**Prompt:** Scan the records for the string "repository"; copy each line where it occurs.

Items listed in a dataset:
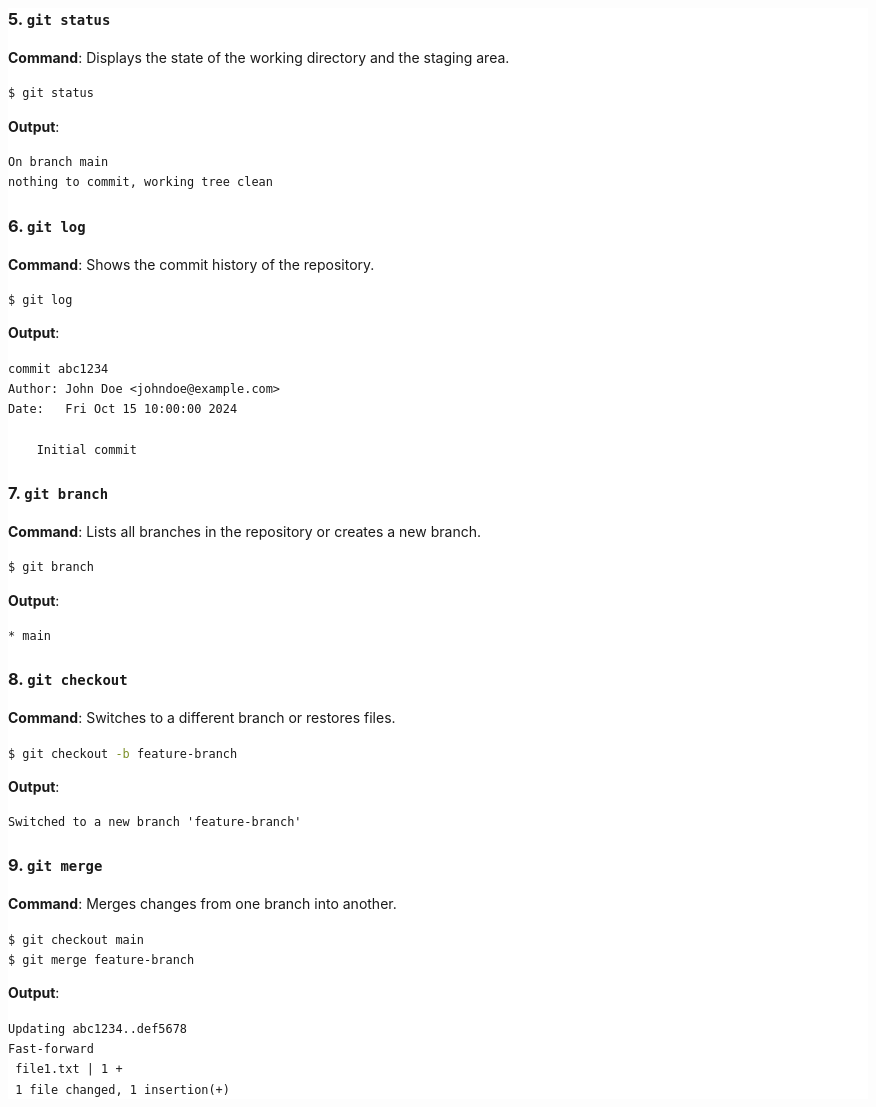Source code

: ### 5. `git status`
**Command**: Displays the state of the working directory and the staging area.
```bash
$ git status
```
**Output**:
```
On branch main
nothing to commit, working tree clean
```

### 6. `git log`
**Command**: Shows the commit history of the repository.
```bash
$ git log
```
**Output**:
```
commit abc1234
Author: John Doe <johndoe@example.com>
Date:   Fri Oct 15 10:00:00 2024

    Initial commit
```

### 7. `git branch`
**Command**: Lists all branches in the repository or creates a new branch.
```bash
$ git branch
```
**Output**:
```
* main
```

### 8. `git checkout`
**Command**: Switches to a different branch or restores files.
```bash
$ git checkout -b feature-branch
```
**Output**:
```
Switched to a new branch 'feature-branch'
```

### 9. `git merge`
**Command**: Merges changes from one branch into another.
```bash
$ git checkout main
$ git merge feature-branch
```
**Output**:
```
Updating abc1234..def5678
Fast-forward
 file1.txt | 1 +
 1 file changed, 1 insertion(+)
```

**Output below:**
**Command**: Shows the commit history of the repository.
**Command**: Lists all branches in the repository or creates a new branch.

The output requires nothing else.